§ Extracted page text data
++++++++

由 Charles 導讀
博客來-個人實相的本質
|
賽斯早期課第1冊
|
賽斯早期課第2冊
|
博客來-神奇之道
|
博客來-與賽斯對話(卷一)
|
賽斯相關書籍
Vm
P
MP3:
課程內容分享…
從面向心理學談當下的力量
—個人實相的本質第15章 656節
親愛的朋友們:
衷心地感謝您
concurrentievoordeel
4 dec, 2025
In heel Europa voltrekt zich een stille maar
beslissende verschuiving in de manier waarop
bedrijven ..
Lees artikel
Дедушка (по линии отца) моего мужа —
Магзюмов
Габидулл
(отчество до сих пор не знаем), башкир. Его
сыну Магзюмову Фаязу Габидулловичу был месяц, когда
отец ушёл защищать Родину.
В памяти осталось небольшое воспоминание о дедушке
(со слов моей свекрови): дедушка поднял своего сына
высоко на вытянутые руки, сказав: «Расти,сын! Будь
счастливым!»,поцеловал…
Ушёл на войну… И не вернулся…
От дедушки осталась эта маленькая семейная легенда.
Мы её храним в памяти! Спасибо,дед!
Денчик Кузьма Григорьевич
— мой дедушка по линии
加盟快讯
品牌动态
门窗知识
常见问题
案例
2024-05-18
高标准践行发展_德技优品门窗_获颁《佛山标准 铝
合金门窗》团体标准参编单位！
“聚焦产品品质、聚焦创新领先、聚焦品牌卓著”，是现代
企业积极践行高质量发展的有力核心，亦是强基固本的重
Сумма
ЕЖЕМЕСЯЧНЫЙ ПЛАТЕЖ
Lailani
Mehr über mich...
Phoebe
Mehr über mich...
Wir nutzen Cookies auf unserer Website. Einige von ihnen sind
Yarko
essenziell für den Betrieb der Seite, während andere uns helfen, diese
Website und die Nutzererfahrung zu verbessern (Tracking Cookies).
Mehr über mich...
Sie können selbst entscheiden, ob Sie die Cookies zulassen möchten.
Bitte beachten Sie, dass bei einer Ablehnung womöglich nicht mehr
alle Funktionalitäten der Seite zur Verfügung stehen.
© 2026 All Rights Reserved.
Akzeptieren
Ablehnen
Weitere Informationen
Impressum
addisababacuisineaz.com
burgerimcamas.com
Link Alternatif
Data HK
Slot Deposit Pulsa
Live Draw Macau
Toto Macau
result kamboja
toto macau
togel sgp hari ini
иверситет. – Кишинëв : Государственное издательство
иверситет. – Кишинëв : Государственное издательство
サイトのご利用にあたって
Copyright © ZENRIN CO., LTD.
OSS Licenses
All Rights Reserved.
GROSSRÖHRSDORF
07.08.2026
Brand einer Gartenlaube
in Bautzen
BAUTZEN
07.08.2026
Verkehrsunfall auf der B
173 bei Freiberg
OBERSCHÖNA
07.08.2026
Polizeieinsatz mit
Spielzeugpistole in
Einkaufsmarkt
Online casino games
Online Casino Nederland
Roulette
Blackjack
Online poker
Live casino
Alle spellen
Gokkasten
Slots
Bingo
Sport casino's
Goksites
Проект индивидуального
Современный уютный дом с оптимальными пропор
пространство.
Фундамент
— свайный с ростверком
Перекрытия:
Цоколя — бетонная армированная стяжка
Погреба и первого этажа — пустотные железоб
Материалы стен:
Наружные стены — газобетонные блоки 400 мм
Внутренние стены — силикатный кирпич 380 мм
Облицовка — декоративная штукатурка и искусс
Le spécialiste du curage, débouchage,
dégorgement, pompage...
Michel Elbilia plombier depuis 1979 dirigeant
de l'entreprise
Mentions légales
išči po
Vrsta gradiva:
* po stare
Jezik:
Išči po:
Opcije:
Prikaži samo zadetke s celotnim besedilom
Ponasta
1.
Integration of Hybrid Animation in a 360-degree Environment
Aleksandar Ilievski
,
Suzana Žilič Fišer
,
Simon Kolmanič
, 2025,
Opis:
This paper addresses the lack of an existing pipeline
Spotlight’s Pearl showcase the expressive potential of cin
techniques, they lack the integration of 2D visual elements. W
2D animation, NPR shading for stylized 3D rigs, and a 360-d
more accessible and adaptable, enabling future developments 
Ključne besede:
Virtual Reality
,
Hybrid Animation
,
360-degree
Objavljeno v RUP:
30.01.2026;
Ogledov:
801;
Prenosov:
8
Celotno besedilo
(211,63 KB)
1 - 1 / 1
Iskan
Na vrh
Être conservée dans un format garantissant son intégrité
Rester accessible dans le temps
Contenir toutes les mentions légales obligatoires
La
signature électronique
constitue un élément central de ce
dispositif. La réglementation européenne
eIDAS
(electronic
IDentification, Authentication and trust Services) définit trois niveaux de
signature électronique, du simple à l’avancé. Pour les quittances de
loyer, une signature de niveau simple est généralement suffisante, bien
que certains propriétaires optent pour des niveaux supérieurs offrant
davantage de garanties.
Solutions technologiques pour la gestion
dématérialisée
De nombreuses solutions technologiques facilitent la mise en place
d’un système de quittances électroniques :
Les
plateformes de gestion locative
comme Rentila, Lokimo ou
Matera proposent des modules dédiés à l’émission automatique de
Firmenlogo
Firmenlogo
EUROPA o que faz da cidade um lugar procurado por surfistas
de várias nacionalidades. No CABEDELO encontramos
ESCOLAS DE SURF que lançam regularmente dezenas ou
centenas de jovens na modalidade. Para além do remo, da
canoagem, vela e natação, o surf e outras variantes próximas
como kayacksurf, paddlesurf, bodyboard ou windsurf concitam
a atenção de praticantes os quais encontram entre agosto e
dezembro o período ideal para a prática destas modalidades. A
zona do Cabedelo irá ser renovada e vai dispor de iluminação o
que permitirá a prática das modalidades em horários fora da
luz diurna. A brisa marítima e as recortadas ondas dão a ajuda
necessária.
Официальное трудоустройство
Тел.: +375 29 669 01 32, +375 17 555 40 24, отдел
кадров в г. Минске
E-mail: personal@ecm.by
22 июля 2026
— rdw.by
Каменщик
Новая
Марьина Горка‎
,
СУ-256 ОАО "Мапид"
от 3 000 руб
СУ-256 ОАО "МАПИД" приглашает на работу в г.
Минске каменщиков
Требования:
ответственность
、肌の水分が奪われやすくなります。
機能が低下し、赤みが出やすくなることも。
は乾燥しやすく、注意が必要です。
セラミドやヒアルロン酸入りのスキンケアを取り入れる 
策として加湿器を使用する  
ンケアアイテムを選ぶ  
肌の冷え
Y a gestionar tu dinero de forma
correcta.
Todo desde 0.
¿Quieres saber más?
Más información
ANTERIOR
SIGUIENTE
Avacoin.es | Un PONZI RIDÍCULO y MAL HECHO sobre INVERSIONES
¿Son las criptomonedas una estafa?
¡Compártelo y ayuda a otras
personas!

++++++++

§ Instructions for the task
Reproduce each record exactly as written above.

§ Response to this exercise
由 Charles 導讀
博客來-個人實相的本質
|
賽斯早期課第1冊
|
賽斯早期課第2冊
|
博客來-神奇之道
|
博客來-與賽斯對話(卷一)
|
賽斯相關書籍
Vm
P
MP3:
課程內容分享…
從面向心理學談當下的力量
—個人實相的本質第15章 656節
親愛的朋友們:
衷心地感謝您
concurrentievoordeel
4 dec, 2025
In heel Europa voltrekt zich een stille maar
beslissende verschuiving in de manier waarop
bedrijven ..
Lees artikel
Дедушка (по линии отца) моего мужа —
Магзюмов
Габидулл
(отчество до сих пор не знаем), башкир. Его
сыну Магзюмову Фаязу Габидулловичу был месяц, когда
отец ушёл защищать Родину.
В памяти осталось небольшое воспоминание о дедушке
(со слов моей свекрови): дедушка поднял своего сына
высоко на вытянутые руки, сказав: «Расти,сын! Будь
счастливым!»,поцеловал…
Ушёл на войну… И не вернулся…
От дедушки осталась эта маленькая семейная легенда.
Мы её храним в памяти! Спасибо,дед!
Денчик Кузьма Григорьевич
— мой дедушка по линии
加盟快讯
品牌动态
门窗知识
常见问题
案例
2024-05-18
高标准践行发展_德技优品门窗_获颁《佛山标准 铝
合金门窗》团体标准参编单位！
“聚焦产品品质、聚焦创新领先、聚焦品牌卓著”，是现代
企业积极践行高质量发展的有力核心，亦是强基固本的重
Сумма
ЕЖЕМЕСЯЧНЫЙ ПЛАТЕЖ
Lailani
Mehr über mich...
Phoebe
Mehr über mich...
Wir nutzen Cookies auf unserer Website. Einige von ihnen sind
Yarko
essenziell für den Betrieb der Seite, während andere uns helfen, diese
Website und die Nutzererfahrung zu verbessern (Tracking Cookies).
Mehr über mich...
Sie können selbst entscheiden, ob Sie die Cookies zulassen möchten.
Bitte beachten Sie, dass bei einer Ablehnung womöglich nicht mehr
alle Funktionalitäten der Seite zur Verfügung stehen.
© 2026 All Rights Reserved.
Akzeptieren
Ablehnen
Weitere Informationen
Impressum
addisababacuisineaz.com
burgerimcamas.com
Link Alternatif
Data HK
Slot Deposit Pulsa
Live Draw Macau
Toto Macau
result kamboja
toto macau
togel sgp hari ini
иверситет. – Кишинëв : Государственное издательство
иверситет. – Кишинëв : Государственное издательство
サイトのご利用にあたって
Copyright © ZENRIN CO., LTD.
OSS Licenses
All Rights Reserved.
GROSSRÖHRSDORF
07.08.2026
Brand einer Gartenlaube
in Bautzen
BAUTZEN
07.08.2026
Verkehrsunfall auf der B
173 bei Freiberg
OBERSCHÖNA
07.08.2026
Polizeieinsatz mit
Spielzeugpistole in
Einkaufsmarkt
Online casino games
Online Casino Nederland
Roulette
Blackjack
Online poker
Live casino
Alle spellen
Gokkasten
Slots
Bingo
Sport casino's
Goksites
Проект индивидуального
Современный уютный дом с оптимальными пропор
пространство.
Фундамент
— свайный с ростверком
Перекрытия:
Цоколя — бетонная армированная стяжка
Погреба и первого этажа — пустотные железоб
Материалы стен:
Наружные стены — газобетонные блоки 400 мм
Внутренние стены — силикатный кирпич 380 мм
Облицовка — декоративная штукатурка и искусс
Le spécialiste du curage, débouchage,
dégorgement, pompage...
Michel Elbilia plombier depuis 1979 dirigeant
de l'entreprise
Mentions légales
išči po
Vrsta gradiva:
* po stare
Jezik:
Išči po:
Opcije:
Prikaži samo zadetke s celotnim besedilom
Ponasta
1.
Integration of Hybrid Animation in a 360-degree Environment
Aleksandar Ilievski
,
Suzana Žilič Fišer
,
Simon Kolmanič
, 2025,
Opis:
This paper addresses the lack of an existing pipeline
Spotlight’s Pearl showcase the expressive potential of cin
techniques, they lack the integration of 2D visual elements. W
2D animation, NPR shading for stylized 3D rigs, and a 360-d
more accessible and adaptable, enabling future developments 
Ključne besede:
Virtual Reality
,
Hybrid Animation
,
360-degree
Objavljeno v RUP:
30.01.2026;
Ogledov:
801;
Prenosov:
8
Celotno besedilo
(211,63 KB)
1 - 1 / 1
Iskan
Na vrh
Être conservée dans un format garantissant son intégrité
Rester accessible dans le temps
Contenir toutes les mentions légales obligatoires
La
signature électronique
constitue un élément central de ce
dispositif. La réglementation européenne
eIDAS
(electronic
IDentification, Authentication and trust Services) définit trois niveaux de
signature électronique, du simple à l’avancé. Pour les quittances de
loyer, une signature de niveau simple est généralement suffisante, bien
que certains propriétaires optent pour des niveaux supérieurs offrant
davantage de garanties.
Solutions technologiques pour la gestion
dématérialisée
De nombreuses solutions technologiques facilitent la mise en place
d’un système de quittances électroniques :
Les
plateformes de gestion locative
comme Rentila, Lokimo ou
Matera proposent des modules dédiés à l’émission automatique de
Firmenlogo
Firmenlogo
EUROPA o que faz da cidade um lugar procurado por surfistas
de várias nacionalidades. No CABEDELO encontramos
ESCOLAS DE SURF que lançam regularmente dezenas ou
centenas de jovens na modalidade. Para além do remo, da
canoagem, vela e natação, o surf e outras variantes próximas
como kayacksurf, paddlesurf, bodyboard ou windsurf concitam
a atenção de praticantes os quais encontram entre agosto e
dezembro o período ideal para a prática destas modalidades. A
zona do Cabedelo irá ser renovada e vai dispor de iluminação o
que permitirá a prática das modalidades em horários fora da
luz diurna. A brisa marítima e as recortadas ondas dão a ajuda
necessária.
Официальное трудоустройство
Тел.: +375 29 669 01 32, +375 17 555 40 24, отдел
кадров в г. Минске
E-mail: personal@ecm.by
22 июля 2026
— rdw.by
Каменщик
Новая
Марьина Горка‎
,
СУ-256 ОАО "Мапид"
от 3 000 руб
СУ-256 ОАО "МАПИД" приглашает на работу в г.
Минске каменщиков
Требования:
ответственность
、肌の水分が奪われやすくなります。
機能が低下し、赤みが出やすくなることも。
は乾燥しやすく、注意が必要です。
セラミドやヒアルロン酸入りのスキンケアを取り入れる 
策として加湿器を使用する  
ンケアアイテムを選ぶ  
肌の冷え
Y a gestionar tu dinero de forma
correcta.
Todo desde 0.
¿Quieres saber más?
Más información
ANTERIOR
SIGUIENTE
Avacoin.es | Un PONZI RIDÍCULO y MAL HECHO sobre INVERSIONES
¿Son las criptomonedas una estafa?
¡Compártelo y ayuda a otras
personas!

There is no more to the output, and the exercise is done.